Probationary Patrolman Daniel Joseph Doffyn, born October 30, 1954, received his Probationary Appointment to the Chicago Police Department on July 5, 1994 and was in Recruit Class 94-4C at the Jackson Street Police Academy. He earned 1 Superintendent's Award of Valor (posthumously) and 1 Police Blue Star Award (posthumously) during his career.

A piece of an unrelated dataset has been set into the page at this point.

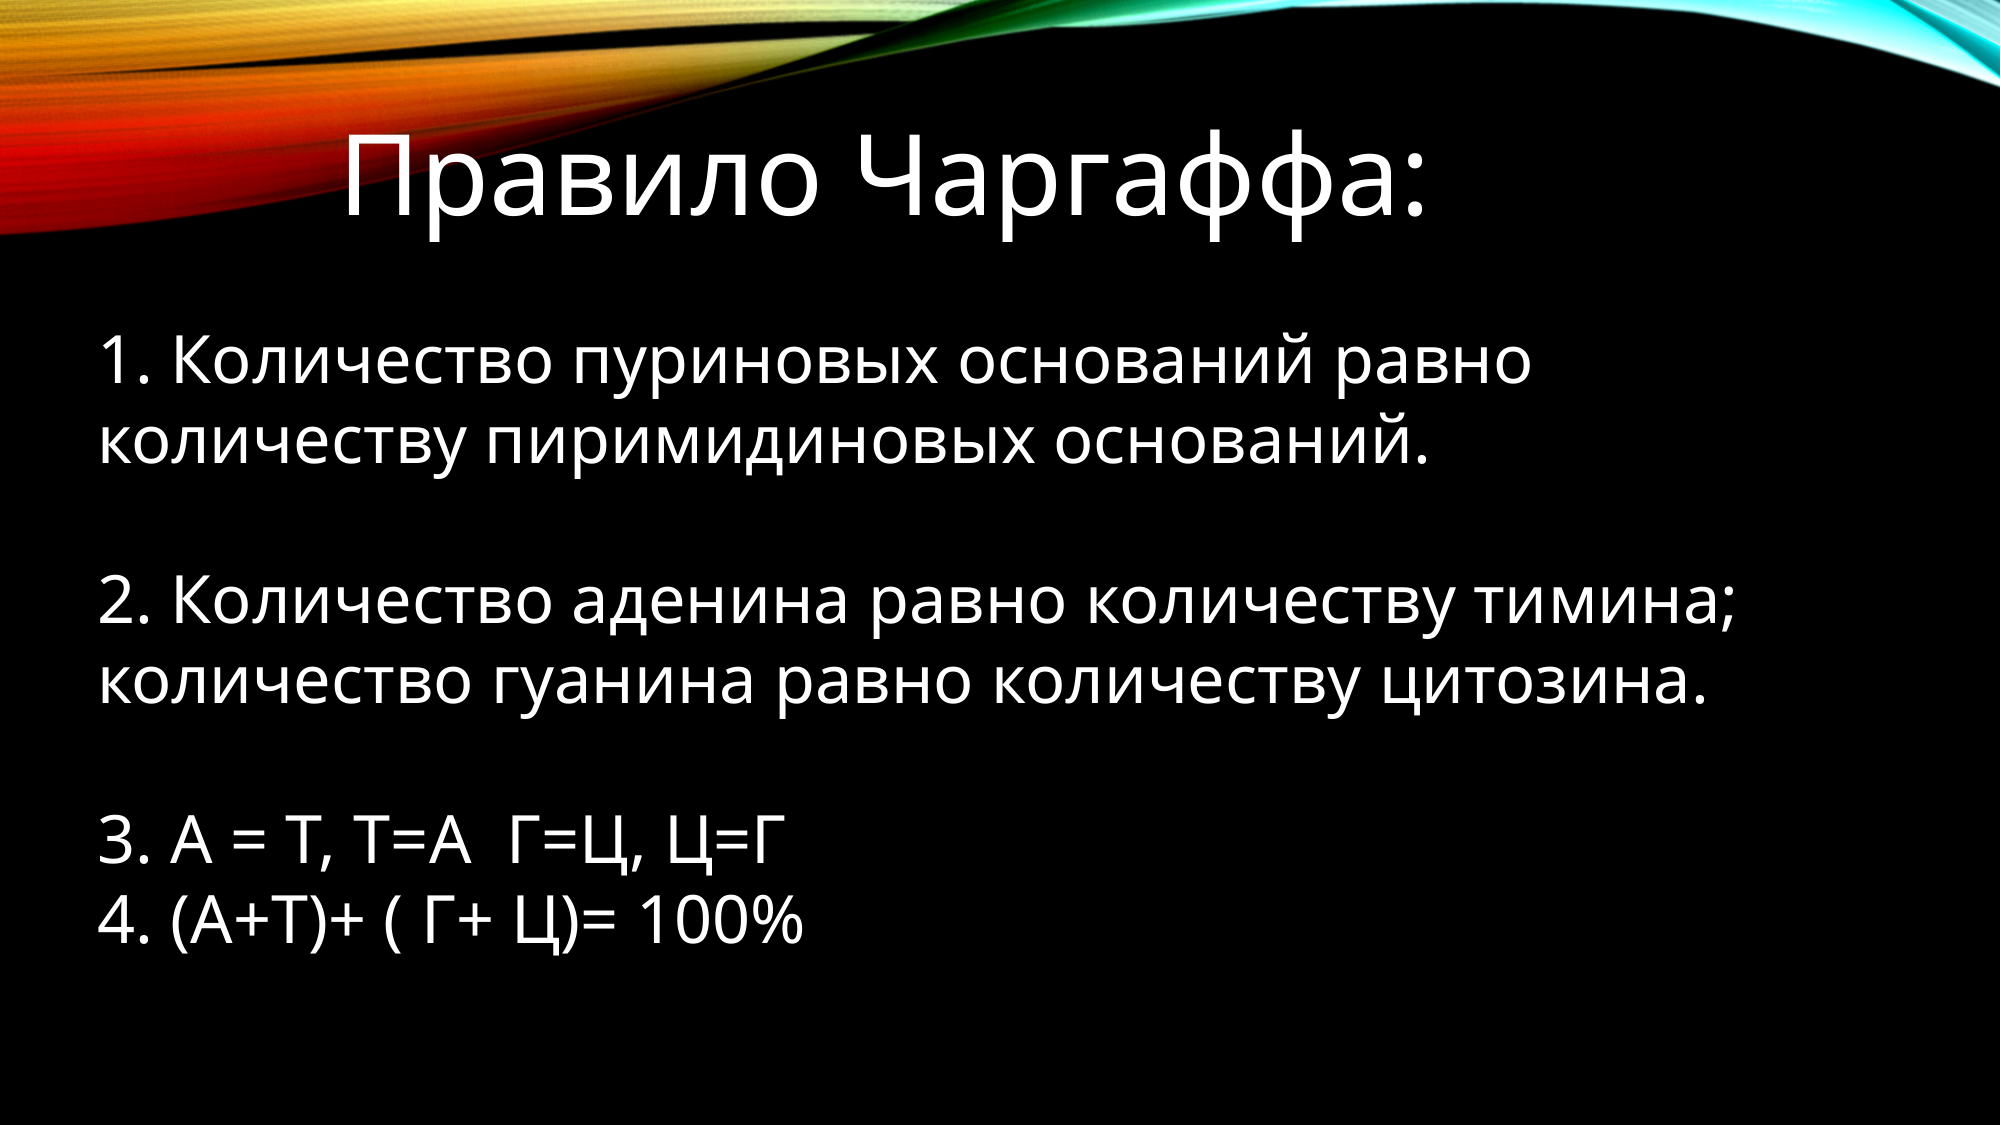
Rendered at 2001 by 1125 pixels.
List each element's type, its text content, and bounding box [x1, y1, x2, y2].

picture [0, 0, 2000, 237]
text_box Правило Чаргаффа: 1. Количество пуриновых оснований равно количеству пиримидиновых оснований. 2. Количество аденина равно количеству тимина; количество гуанина равно количеству цитозина. 3. А = Т, Т=А Г=Ц, Ц=Г 4. (А+Т)+ ( Г+ Ц)= 100% [82, 95, 1874, 965]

Officer Doffyn was a member of the Fraternal Order of Police. He was survived by his ex-wife, Caryn Sue (nee Price), age 39; daughter, Brittany Devannue, age 8 and parents: Lea (nee Farasyn) and Roger Joseph. His daughter would later become a Chicago Police Officer.
Incident Recorded under Chicago Police Department RD #Z101225.
On April 19, 1996, Officer Doffyn's star was retired by Superintendent Matt L. Rodriguez and enshrined in the Superintendent's Honored Star Case, located in the lobby at Chicago Police Headquarters, 1121 South State Street. In 2000, Chicago Police Headquarters moved to a new facility at 3510 South Michigan Avenue, Officer Doffyn's Star was re-encased in the new headquarters building lobby.
On February 24, 1998, in memory of Officer Doffyn, Bill H.R. 2773, was proposed in the United States House of Representatives to designate the facility of the United States Postal service located at 3750 North Kedzie Avenue, as the “Daniel J. Doffyn Post Office Building.“ Two-thirds of the member in the house voted in the affirmative to suspend the rules and the bill was passed. It was ordered, that the Clerk request the concurrence of the Senate in said bill. The senate brought the bill to a vote and the bill was approved.